╭─ ТЕКСТ

Мы просто не дали им выйти из дебюта; не дали подняться в воздух и разбили американцев на их территории. Они что думали: час в день фигурки передвигать, а потом соревноваться с советскими шахматистами?»
«Я ведь у Ботвинника выигрывать не хотел, поймите, я ведь не для славы играл, меня слава не интересует, я для публики играл, чтобы публике было интересно. Я ведь очень тонко играл, я идеи генерировал…
А у Ботвинника не выиграл потому, что не признавал этого первенства мира надуманного: зональный турнир, межзональный, турнир претендентов. Как четвертьфинал, полуфинал, финал – прямо как чемпионаты Советского Союза.
Для меня ведь кто чемпионом мира был? Морфи, Андерсен – вот были чемпионы! Идею шахматного чемпионства предложил Стейниц, потом Ласкер сказал, что в шахматы играют не фигуры, а люди, и отношения между шахматистами превратились в отношения боксеров перед боем.
Это ведь всё с Ласкера началось, а Ботвинник уже от него перенял, он ведь с ненавистью на соперника смотрел. Это была целая школа излучателей ненависти: Ласкер, Алехин, Ботвинник, Фишер, Карпов, Каспаров. Вот Каспаров как-то сказал, что его со мной разделили поколения и поэтому со мной он не играл. О чем это он? Какие поколения? Я еще жив и понимаю толк в игре. Пусть меня пригласят на турнир, я поеду и сыграю. Но у меня рейтинга нет. Следовательно я не существую как шахматист.
Само понятие “чемпион мира” унижает шахматы, что уж тут говорить. Конечно, я глупо сделал, что тогда у Ботвинника не выиграл, ведь в двадцать третьей партии ничья простая была, вы думаете, я не видел этого хода конем? Вы так думаете?»

╰─
╭─ ИСХОДНЫЕ МАТЕРИАЛЫ

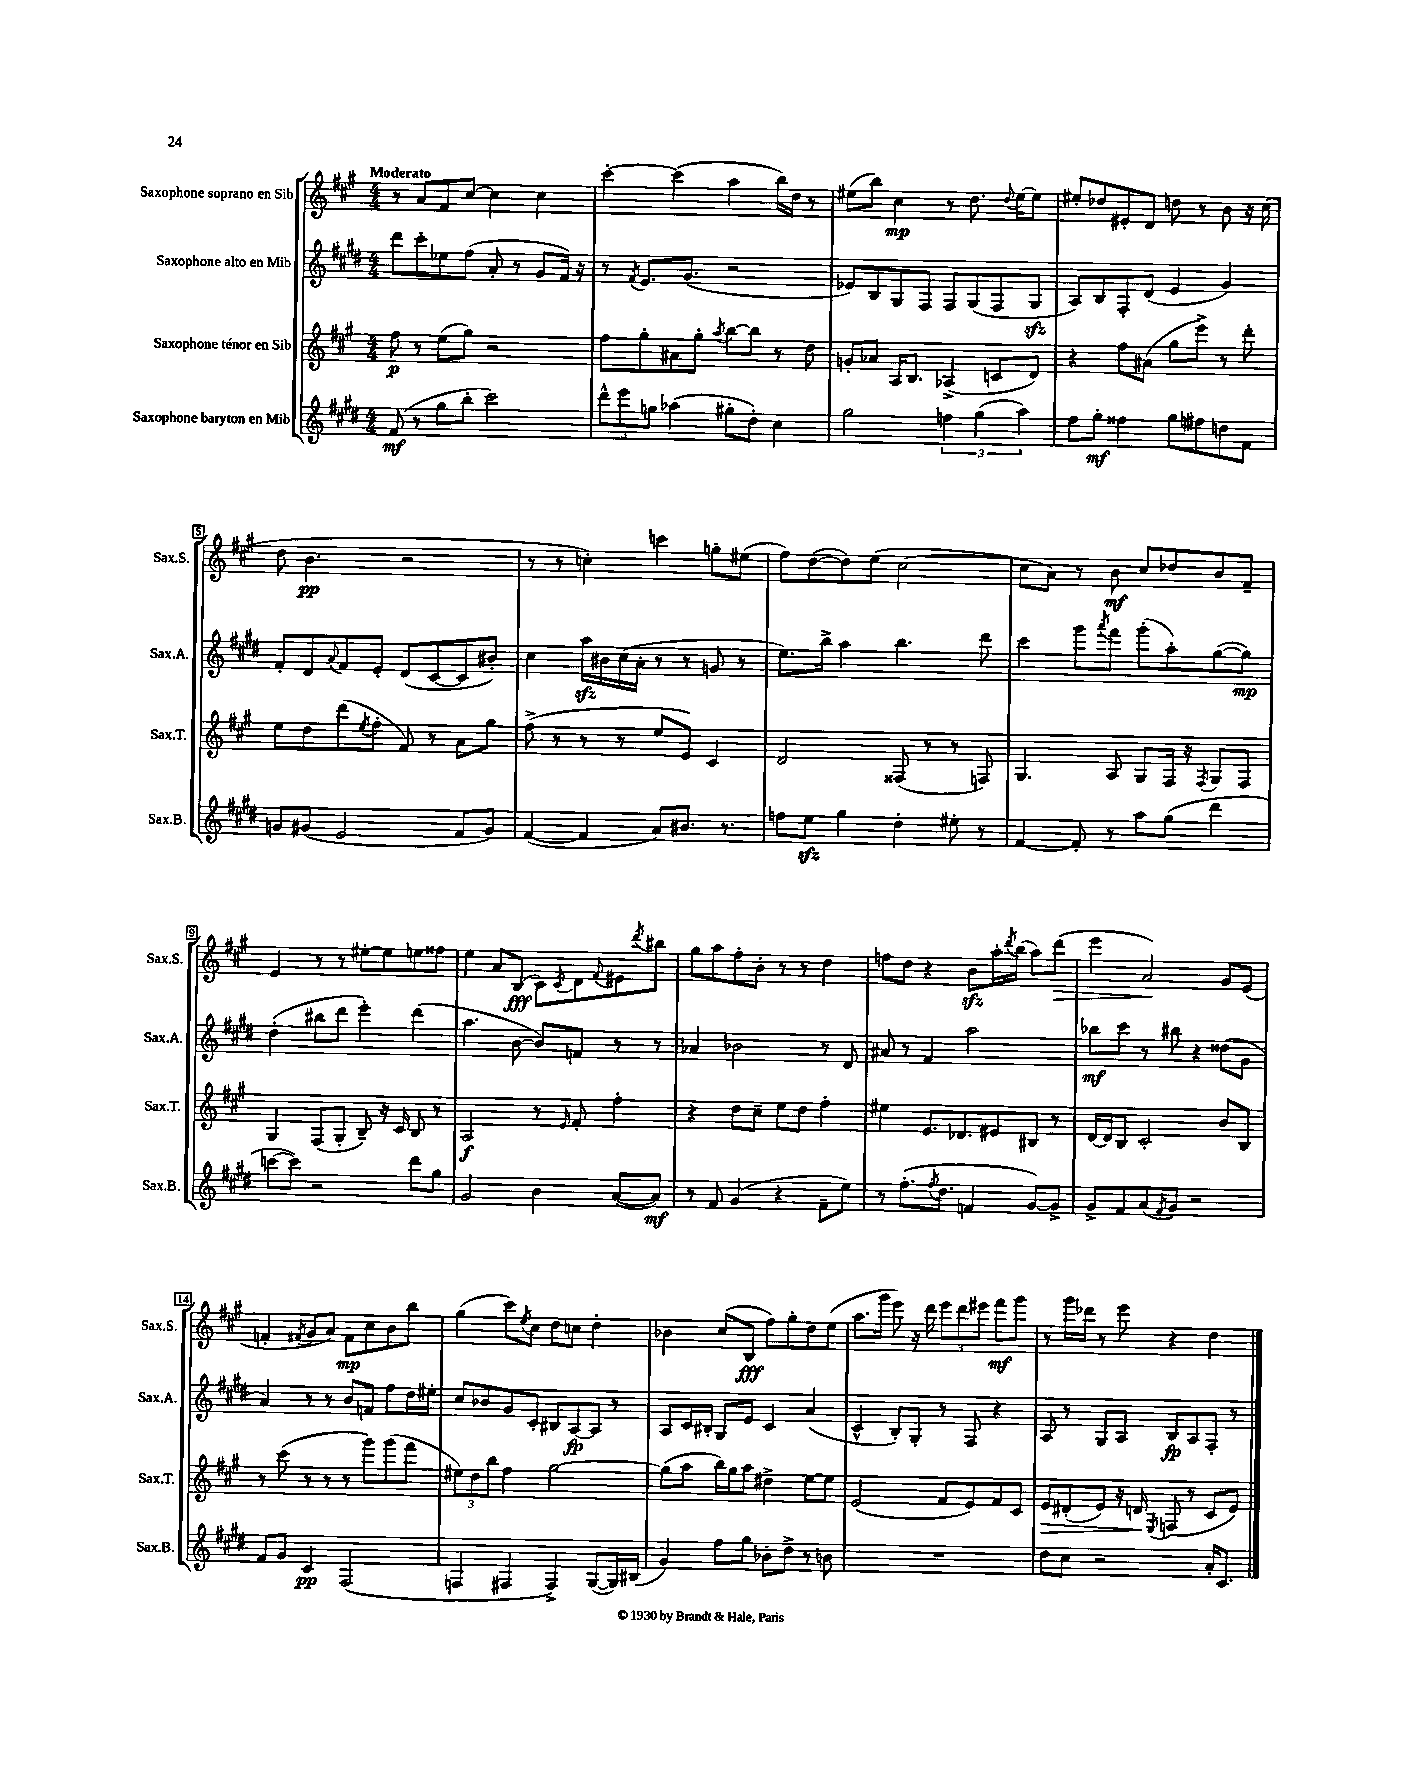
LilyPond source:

<<
\new StaffGroup <<
\new Staff = "s0" \with { instrumentName = "Saxophone soprano en Sib" shortInstrumentName = "Sax.S." } {
    \clef treble \key a \major \numericTimeSignature \time 4/4 \tempo "Moderato"
    r8 a'8 fis'8 cis''8~ cis''4 cis''4 |
    cis'''4~-. cis'''4( a''4 b''16) d''16 r8 |
    eis''8( b''8) cis''4\mp r8 d''8. \appoggiatura { d''8 } eis''16~ eis''8 |
    eis''8-. des''8 eis'8-. d'8 d''8 r8 b'8 r16 cis''16( |
    d''8 b'4.\pp r2 |
    r8 r8 c''4-.) c'''4 g''8-. eis''8( |
    fis''8) d''8~( d''8) e''8( cis''2~ |
    cis''8 a'8) r8 b'8\mf cis''8 des''8 b'8 fis'8-- |
    e'4 r8 r8 eis''8~-. eis''8 e''8 fisis''8 |
    e''4 a'8 b8\fff( cis'8) \acciaccatura { cis'8 } d'8 \appoggiatura { fis'8 } eis'8 \acciaccatura { d'''8 } bis''8 |
    gis''8 a''8 fis''8-. b'8-. r8 r8 d''4 |
    f''8 d''8 r4 b'8\sfz a''16-. \acciaccatura { d'''8 } b''16( a''8) d'''8\>( |
    e'''4 a'2\!) gis'8 e'8( |
    f'4-. \acciaccatura { fis'8 } gis'8 a'8) fis'8\mp cis''8 b'8 b''8 |
    gis''4( cis'''8) \acciaccatura { e''8 } cis''8 d''8 c''8 d''4-. |
    bes'4 cis''8( b8\fff fis''8) gis''8-. d''8 e''8( |
    a''8. gis'''16 e'''8) r16 d'''16 \tuplet 3/2 { e'''8 d'''8 eis'''8 } fis'''8\mf gis'''8 |
    r8 gis'''16 des'''16 r8 e'''8 r4 d''4 \bar "|." |
}
\new Staff = "s1" \with { instrumentName = "Saxophone alto en Mib" shortInstrumentName = "Sax.A." } {
    \clef treble \key e \major \numericTimeSignature \time 4/4
    dis'''8 cis'''8-. ees''8 fis''8( a'8-. r8 gis'8 fis'16) r16 |
    r8 \acciaccatura { fis'8 } e'8. gis'8.( r2 |
    ees'8) b8 gis8 fis8 fis8 gis8( fis8 gis8\sfz |
    a8) b8 fis8-. dis'8( e'4 gis'4) |
    fis'8-. dis'8 \appoggiatura { a'8 } fis'8 e'8-. dis'8( cis'8~ cis'8 bis'8-.) |
    cis''4 a''16\sfz bis'16 cis''16( a'16-. r8 r8 g'8 r8 |
    e''8.) b''16-> a''4 b''4. dis'''8 |
    cis'''4 gis'''8 \acciaccatura { a'''8 } fis'''8 gis'''8-.( a''8-.) gis''8~( gis''8\mp) |
    dis''4-.( bis''8 dis'''8 e'''4-.) dis'''4( |
    a''4. b'8~ b'8) f'8 r8 r8 |
    aes'4 bes'2 r8 dis'8 |
    ais'8 r8 fis'4 a''2 |
    bes''8\mf cis'''8 r8 bis''8 r4 disis''8( gis'8 |
    a'4) r8 r8 b'8 f'8 fis''8 dis''16 eis''16-. |
    cis''8 bes'8 gis'8 cis'8-. bis8 a8~\fp a8 r8 |
    a8 cis'16 bis16-. gis8 e'8 cis'4 a'4( |
    cis'4-^ b8-.) gis8-. r8 fis8 r4 |
    a8 r8 gis8 a8 b8\fp a8 fis8-. r8 \bar "|." |
}
\new Staff = "s2" \with { instrumentName = "Saxophone ténor en Sib" shortInstrumentName = "Sax.T." } {
    \clef treble \key a \major \numericTimeSignature \time 4/4
    fis''8\p r8 e''8( gis''8) r2 |
    fis''8 gis''8-. ais'8 gis''8-. \acciaccatura { a''8 } b''8~ b''8 r8 d''8 |
    g'8-. aes'8 a16 b8. aes4->( c'8 d'8) |
    r4 fis''8 ais'8( gis''8 e'''8->) r8 d'''8-. |
    e''8 d''8 d'''8( \acciaccatura { e''8 } fis''8-. fis'8) r8 a'8 gis''8 |
    fis''8->( r8 r8 r8 e''8 e'8) cis'4 |
    d'2 fisis8( r8 r8 f8) |
    gis4. a8 gis8 fis16 r16 \acciaccatura { fis8 } gis8 fis8 |
    gis4 fis8( gis8-. b8--) r16 cis'16 b8 r8 |
    a2\f r8 \grace { e'16 } fis'8-. fis''4-. |
    r4 d''8 cis''8-- e''8 d''8 fis''4-. |
    eis''4 e'8. des'8. eis'8 bis8 r8 |
    d'16~ d'16 b8 cis'2-. b'8 b8 |
    r8 cis'''8( r8 r8 r8 gis'''8) gis'''8( fis'''8 |
    \tuplet 3/2 { eis''8) d''8 b''8 } fis''4 gis''2~ |
    gis''8( a''8 b''16) gis''16 a''8 dis''4-> e''8~ e''8 |
    e'2( fis'8 e'8) fis'8 cis'8 |
    e'8\> dis'8-.( e'8) r16 d'16\! \acciaccatura { e8 } f8( r8 cis'8 e'8) \bar "|." |
}
\new Staff = "s3" \with { instrumentName = "Saxophone baryton en Mib" shortInstrumentName = "Sax.B." } {
    \clef treble \key e \major \numericTimeSignature \time 4/4
    fis'8\mf( r8 gis''8 b''8-. cis'''2) |
    \tuplet 3/2 { dis'''8-^ e'''8 g''8 } aes''4( gis''8-. dis''8-.) cis''4 |
    gis''2 \tuplet 3/2 { f''4 gis''4( a''4) } |
    fis''8 gis''8-.\mf fisis''4 gis''8 fis''8 d''8 fis'8 |
    g'8 gis'8( e'2 fis'8 gis'8) |
    fis'4~( fis'4 a'8) bis'8. r8. |
    f''8 e''8\sfz gis''4 dis''4-. eis''8-. r8 |
    fis'4~ fis'8-. r8 a''8 gis''8( dis'''4 |
    c'''8~ c'''8) r2 dis'''8 gis''8 |
    gis'2 b'4 a'8~( a'8\mf) |
    r8 fis'8 gis'4( r4 fis'8-- e''8) |
    r8 fis''8.-.( \acciaccatura { fis''8 } dis''8. f'4 gis'8~) gis'8-> |
    gis'8-> fis'8 a'8( \acciaccatura { fis'8 } gis'8) r2 |
    fis'8 gis'8 cis'4\pp fis2( |
    f4 fis4 fis4->) gis8~( gis16) bis16( |
    gis'4) fis''8 gis''8 bes'8-. dis''8-> r8 b'8 |
    R1 |
    dis''8 cis''8 r2 a'16-. cis'8. \bar "|." |
}
>>
>>
\layout { \context { \Score \override BarNumber.stencil = #(make-stencil-boxer 0.1 0.3 ly:text-interface::print) } }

╰─

— ЗАДАНИЯ —
1/ Переведите на английский язык предложение из текста: «Пусть меня пригласят на турнир, я поеду и сыграю».
2/ Скопируйте, пожалуйста, без изменений фрагмент текста: начните со слов, в которых есть «Мы просто не», и остановитесь после «боксеров перед боем.».

— ОТВЕТЫ К ЗАДАНИЯМ —
1/ Let them invite me to a tournament, and I'll go and play.

2/
Мы просто не дали им выйти из дебюта; не дали подняться в воздух и разбили американцев на их территории. Они что думали: час в день фигурки передвигать, а потом соревноваться с советскими шахматистами?»
«Я ведь у Ботвинника выигрывать не хотел, поймите, я ведь не для славы играл, меня слава не интересует, я для публики играл, чтобы публике было интересно. Я ведь очень тонко играл, я идеи генерировал…
А у Ботвинника не выиграл потому, что не признавал этого первенства мира надуманного: зональный турнир, межзональный, турнир претендентов. Как четвертьфинал, полуфинал, финал – прямо как чемпионаты Советского Союза.
Для меня ведь кто чемпионом мира был? Морфи, Андерсен – вот были чемпионы! Идею шахматного чемпионства предложил Стейниц, потом Ласкер сказал, что в шахматы играют не фигуры, а люди, и отношения между шахматистами превратились в отношения боксеров перед боем.